The area also happens to be very scenic since much of the coastline is protected, as are the dunes, which separate the homes of some of the wealthiest families in the U.S. from the beach. While you’re there, you can check out the wild and crazy Surf Lodge.
Montauk, Long Island - Good to Know
All skill levels can find a place
Fall and Winter months are the best
Long Island MacArthur Airport (ISP)
Similar to Montauk, but blocked partially by the hundred mile mass of Long Island during the tropical season, Narragansett has a variety of points and rocky reef breaks, and can be very good in the winter as well (if you can handle the low temperatures).
In theory, Narragansett can be surfed year-round but conditions are far from consistent. Locals are protective of the best surfing spots because they want to take advantage of every good wave they can, so everyone else has to get in line and mind their manners.
Narragansett - Good to Know
Summer is good for beginners but the conditions in the Fall and Winter are for more skiller surfers
Locals prefer winter months regardless of the cold
Theodore Francis Green Memorial State Airport (PVD)
9. Cocoa Beach and San Sebastian Inlet
This is where the world’s best living surfer, Kelly Slater, cut his teeth. While this stretch of the Florida coast is blocked somewhat by The Bahamas, it can still pick up some nice swells under the right conditions.
Cocoa Beach is almost all shifty (inconsistent) sandbar breaks. San Sebastian, just down the coast, has a nice jetty that forms good right handers in tropical swells. The downside is that the area can be crowded and you need to watch out for those pesky warm water sharks!

■ ■ ■ ■ ■

-- Actions to take --
1 - Say whether each statement agrees with the surf spot guide, answering yes or no and quoting the words of the guide that decide it. (a) Narragansett can be surfed year-round with consistent conditions. (b) Cocoa Beach is almost all sandbar breaks. (c) Narragansett locals prefer the summer months.
2 - Carry on the surf spot guide from its last sentence.

(Extracted page text data)
■ ■ ■ ■ ■

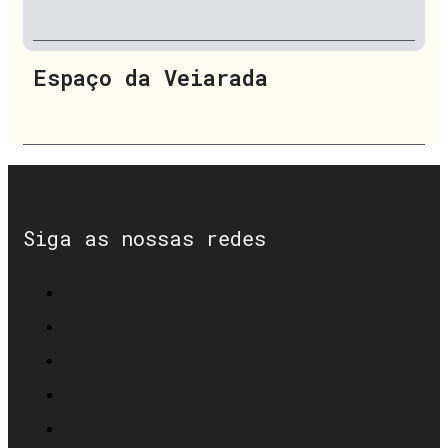
Espaço da Veiarada
Siga as nossas redes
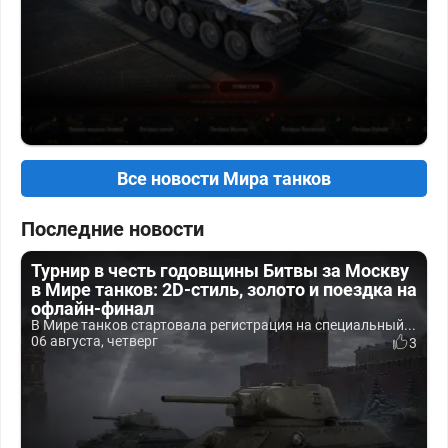
Все новости Мира танков
Последние новости
Турнир в честь годовщины Битвы за Москву
в Мире танков: 2D-стиль, золото и поездка на
офлайн-финал
В Мире танков стартовала регистрация на специальный...
06 августа, четверг
3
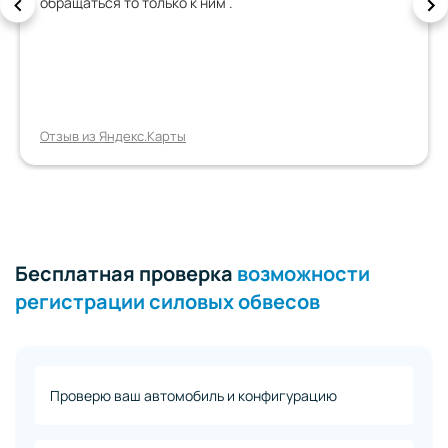
обращаться то только к ним .
Отзыв из Яндекс.Карты
Бесплатная проверка
возможности
регистрации силовых обвесов
Проверю ваш автомобиль и конфигурацию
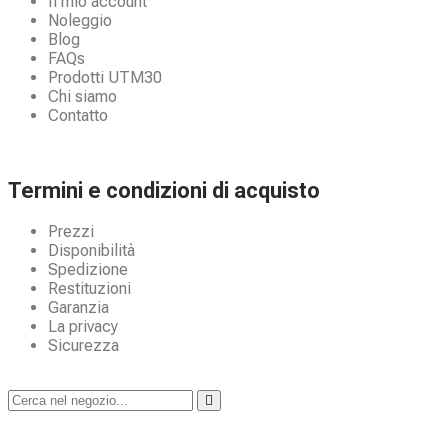
Il mio account
Noleggio
Blog
FAQs
Prodotti UTM30
Chi siamo
Contatto
Termini e condizioni di acquisto
Prezzi
Disponibilità
Spedizione
Restituzioni
Garanzia
La privacy
Sicurezza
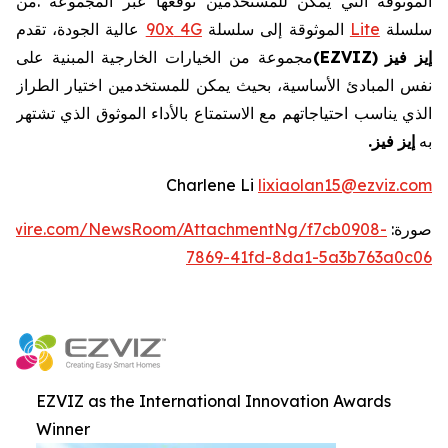
الموثوقة
التي
يمكن
للمستخدمين
توقعها
عبر
المجموعة
.
من
سلسلة
Lite
الموثوقة
إلى
سلسلة
4G
90x
عالية
الجودة،
تقدم
إيز
فيز
EZVIZ)
(
مجموعة
من
الخيارات
الخارجية
المبنية
على
نفس
المبادئ
الأساسية،
بحيث
يمكن
للمستخدمين
اختيار
الطراز
الذي
يناسب
احتياجاتهم
مع
الاستمتاع
بالأداء
الموثوق
الذي
تشتهر
به
إيز
فيز
.
Charlene Li
lixiaolan15@ezviz.com
صورة:
ewswire.com/NewsRoom/AttachmentNg/f7cb0908-
7869-41fd-8da1-5a3b763a0c06
EZVIZ as the International Innovation Awards
Winner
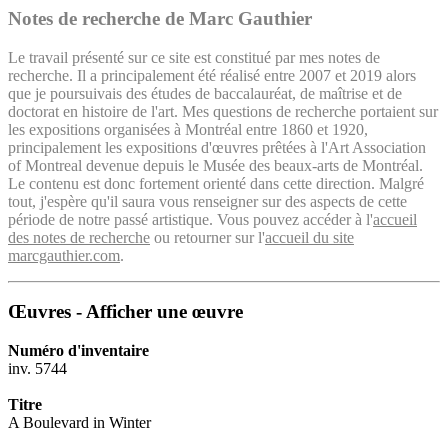
Notes de recherche de Marc Gauthier
Le travail présenté sur ce site est constitué par mes notes de
recherche. Il a principalement été réalisé entre 2007 et 2019 alors
que je poursuivais des études de baccalauréat, de maîtrise et de
doctorat en histoire de l'art. Mes questions de recherche portaient sur
les expositions organisées à Montréal entre 1860 et 1920,
principalement les expositions d'œuvres prêtées à l'Art Association
of Montreal devenue depuis le Musée des beaux-arts de Montréal.
Le contenu est donc fortement orienté dans cette direction. Malgré
tout, j'espère qu'il saura vous renseigner sur des aspects de cette
période de notre passé artistique. Vous pouvez accéder à l'
accueil
des notes de recherche
ou retourner sur l'
accueil du site
marcgauthier.com
.
Œuvres - Afficher une œuvre
Numéro d'inventaire
inv. 5744
Titre
A Boulevard in Winter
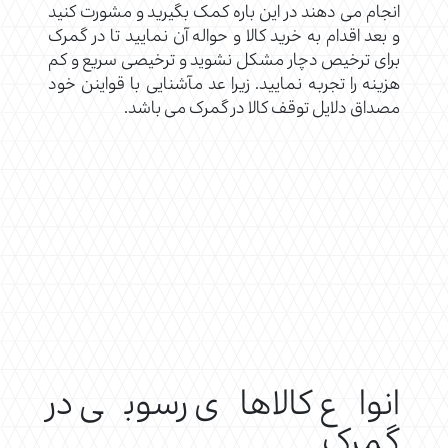
انجام می دهند در این باره کمک بگیرید و مشورت کنید
و بعد اقدام به خرید کالا و حواله آن نمایید تا در گمرک
برای ترخیص دچار مشکل نشوید و ترخیصی سریع و کم
هزینه را تجربه نمایید. زیرا عد مآشنایی با قواینن خود
مصداق دلایل توقف کالا در گمرک می باشد.
انواع کالاهای رسوبی در
گمرک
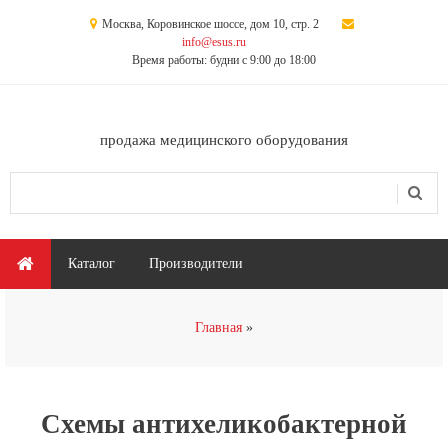
Перейти к основному содержанию
Москва, Коровинское шоссе, дом 10, стр. 2
info@esus.ru
Время работы: будни с 9:00 до 18:00
продажа медицинского оборудования
Поиск
Форма поиска
Главное меню
Каталог
Производители
Вы здесь
Главная
Схемы антихеликобактерной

■ ■ ■ ■ ■

-- Results --
1 -
(a) No: "In theory, Narragansett can be surfed year-round but conditions are far from consistent."
(b) Yes: "Cocoa Beach is almost all shifty (inconsistent) sandbar breaks."
(c) No: "Locals prefer winter months regardless of the cold"

2 -
The season here lasts from early August to mid-April and Florida surf is generally friendly for beginners.
Cocoa Beach and San Sebastian Inlet - Good to Know
For all skill levels
November to March
Orlando International Airport (MCO)
10. Outer Banks
The Outer Banks has the same shark warning as Cocoa Beach; waters tend to be murky and muddy and sharks often confuse surfers and swimmers for bait. There’s excellent and powerful beach breaks in the tropical swells of fall — these waves can get hollow and shapely, testing even the best surfers around.
Cape Hatteras is what most people are familiar with and it’ll be worth your while to check it out. The cape picks up most of the swells and its wide beach breaks will give you a satisfying, laid back experience. This isn’t the only thing Outer Banks has to offer. If you decide to make the trip to North Carolina, drive around and explore the many low-key surfing spots. The locals are generally helpful, too. While you’re in the area, be sure to check out Nags Head and S-Curves..
Yes, the Outer Banks might be out of the way, but it’s an established surfing spot on the East Coast that attracts a diverse crowd of all ages and walks of life.
Outer Banks - Good to Know
Everyone can have fun
Winter is for more seasoned surfer and Spring and Fall give more mellow conditions
Norfolk International Airport (ORF)
11. The Shore
New Jersey is beach break central. Though very inconsistent, fall and winter can produce very good (barreling) waves, some of the best on the East Coast. Even Montauk can’t produce like Jersey can, since there’s rocky bottom to most of the shoreline on the east end, which tends to fatten up waves for easy entry and thicker walls of water.
The surf season is year-round but there are insane crowds in the summer and finding a place to stay can be almost impossible. If fall or winter are viable surfing months for you, it’s likely your best time to go.